Two teammates in particular merit end-of-season respect to Jackson. The blossoming of left tackle Blaine Clausell makes quite a story in itself, and the transition came in the most unexpected setting; at South Carolina, when Clausell faced top draft prospect defensive end Jadeveon Clowney. Jackson recalls the lead-up to that match-up.

"Everybody was just raving about Clowney so he kind of took it personal and ever since then he's made sure he was on top of every single thing and working harder at practice. After that I gave him the nickname ‘Mr. Lock-It-Down'! Because after that he wasn't hardly getting beat by nobody."

A lower-key but maybe even more impressive story is right tackle Charles Siddoway. His play was quietly competent enough to observers, yet what they could not know was the senior probably should not have been on the field at all with a genuine back-disc situation.
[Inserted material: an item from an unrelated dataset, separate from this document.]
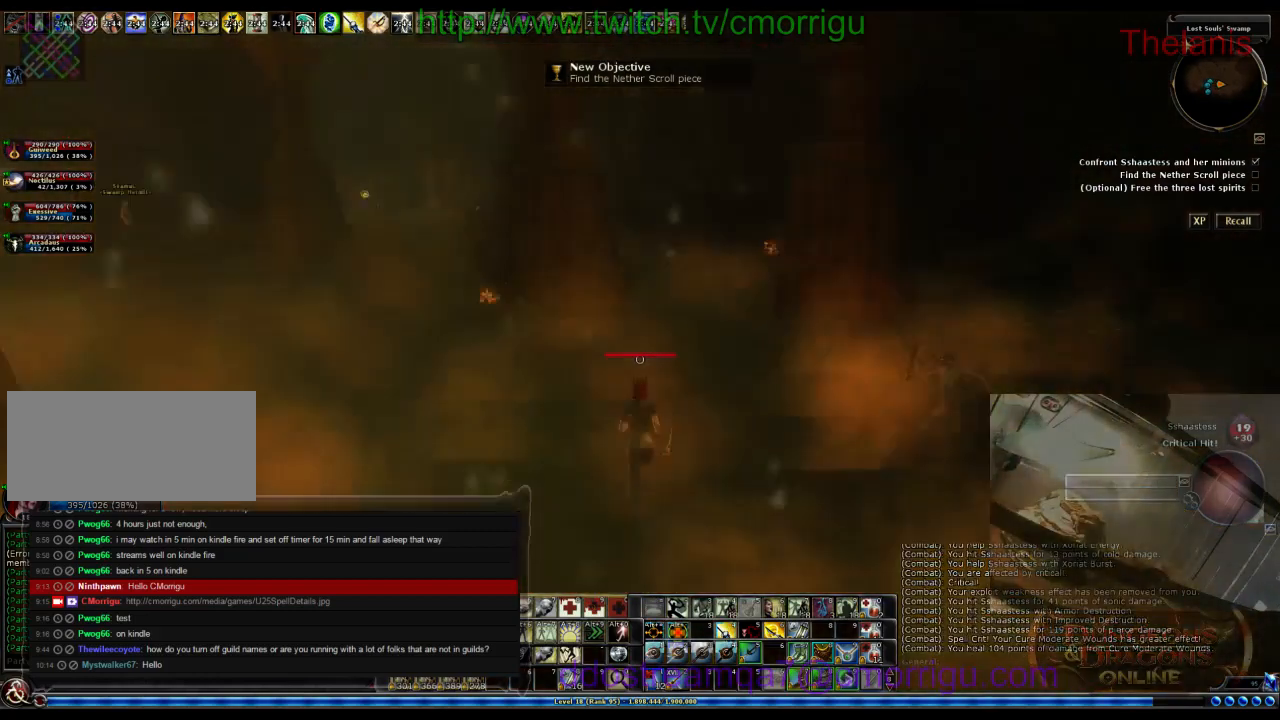
{"keys": ["w"], "events": []}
Playing with pain doesn't do justice, but nobody heard a discouraging word from Siddoway.

"Oh yeah, he stuck it out," Jackson said. "He's a pretty tough guy and fought through it and got a lot of treatment and therapy on it. And did what he had to do to survive the rest of the season." And as a result of his and other trenches-efforts, Mississippi State's entire team survived to play another game.

A bowl game, a record fourth-straight post-season appearance. Funny thing, though, these Bulldogs aren't settling for making program history. Enough veterans of last New Years Day defeat in Jacksonville are around that they aren't allowing anyone take another trip as routine.
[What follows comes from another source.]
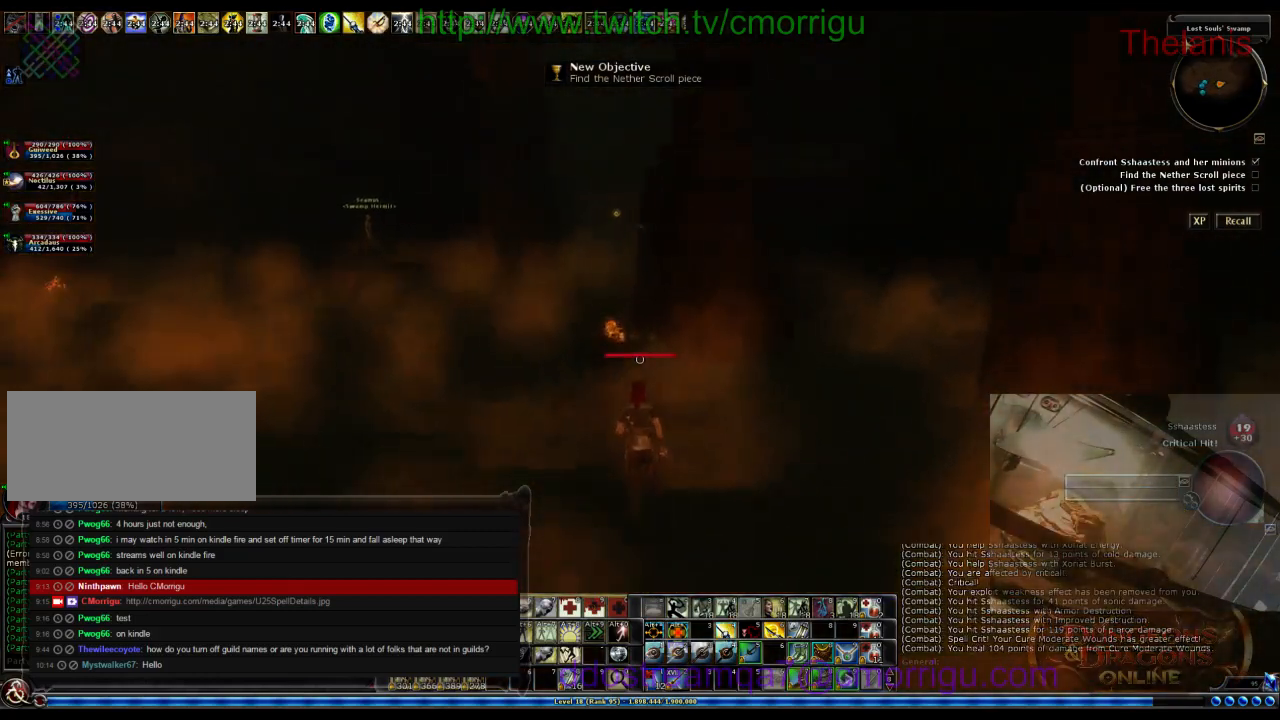
{"keys": ["w"], "events": []}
Yes, Jackson said, "It's a great feeling. For one, to be go bowling again, and to be the fourth-straight one. And hopefully we get a win in this one and finish the season with a win." Which means more now to the senior than ever, since he's experienced a bowl defeat too. "Last year was a heartbreaking loss, we came out rough and couldn't recover from it.
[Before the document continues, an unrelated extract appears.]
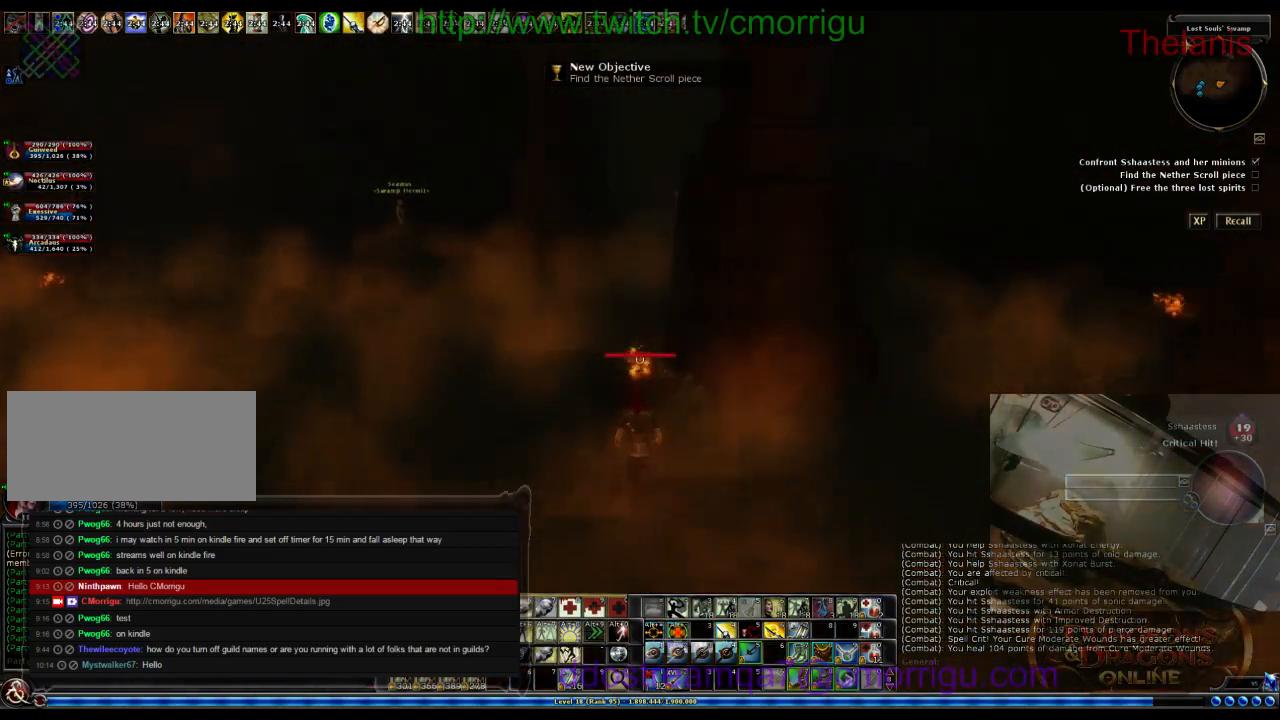
{"keys": ["w"], "events": []}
"Just to end the season with a good taste in our mouth for the younger guys that are coming back next year, and start their consecutive wins will be a good thing."

There's that ‘next year' angle again, from a fellow who by then will be playing for pay. Jackson is projected as one of and perhaps the very top guard prospect in the 2014 draft, though so much comes down to what clubs like him best and need him most. Fans can recall that a year ago at this time Jackson was actually evaluating his potential to turn pro early. His decision to return came pretty quickly, and now…"I mean, I really didn't want to leave no way!" he admitted.

"I mean I love every second of being here you know and the guys we have are great guys and I'd rather be around that any day." Those days are coming to an end though, and there is only one fitting way to exit a field now.

Winning, satisfied, even a little…boastful? OK, maybe not the last one. But don't misunderstand how important it is to Jackson to win one more time with this team.

"It means everything. When I ran out on Davis Wade, I never expect to lose you know, against Ole Miss! But you had that question of ‘what if this is my last game here?' There was a lot of emotion involved and I'm grateful to have another game with my teammates."

And should Jackson & squad bow-out as winners? Yep, more history, as the first three-time bowl champions for Mississippi State. That page in the record book just keeps filling up.